> [Exercise prompt]: Each line that includes "аналітики" must be copied from the records.

> [Given entries]:
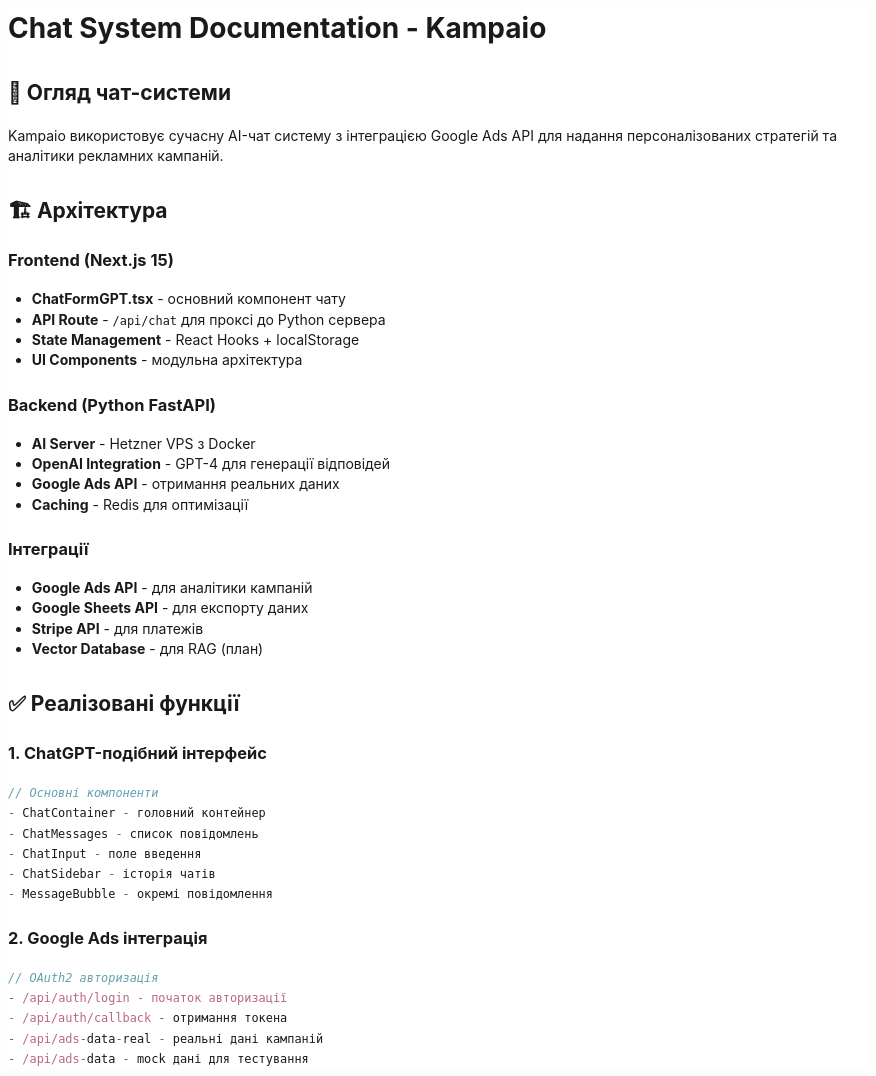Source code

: # Chat System Documentation - Kampaio

## 🚀 Огляд чат-системи

Kampaio використовує сучасну AI-чат систему з інтеграцією Google Ads API для надання персоналізованих стратегій та аналітики рекламних кампаній.

## 🏗️ Архітектура

### **Frontend (Next.js 15)**
- **ChatFormGPT.tsx** - основний компонент чату
- **API Route** - `/api/chat` для проксі до Python сервера
- **State Management** - React Hooks + localStorage
- **UI Components** - модульна архітектура

### **Backend (Python FastAPI)**
- **AI Server** - Hetzner VPS з Docker
- **OpenAI Integration** - GPT-4 для генерації відповідей
- **Google Ads API** - отримання реальних даних
- **Caching** - Redis для оптимізації

### **Інтеграції**
- **Google Ads API** - для аналітики кампаній
- **Google Sheets API** - для експорту даних
- **Stripe API** - для платежів
- **Vector Database** - для RAG (план)

## ✅ Реалізовані функції

### 1. **ChatGPT-подібний інтерфейс**
```typescript
// Основні компоненти
- ChatContainer - головний контейнер
- ChatMessages - список повідомлень
- ChatInput - поле введення
- ChatSidebar - історія чатів
- MessageBubble - окремі повідомлення
```

### 2. **Google Ads інтеграція**
```typescript
// OAuth2 авторизація
- /api/auth/login - початок авторизації
- /api/auth/callback - отримання токена
- /api/ads-data-real - реальні дані кампаній
- /api/ads-data - mock дані для тестування
```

> [Written reply]:
Kampaio використовує сучасну AI-чат систему з інтеграцією Google Ads API для надання персоналізованих стратегій та аналітики рекламних кампаній.
- **Google Ads API** - для аналітики кампаній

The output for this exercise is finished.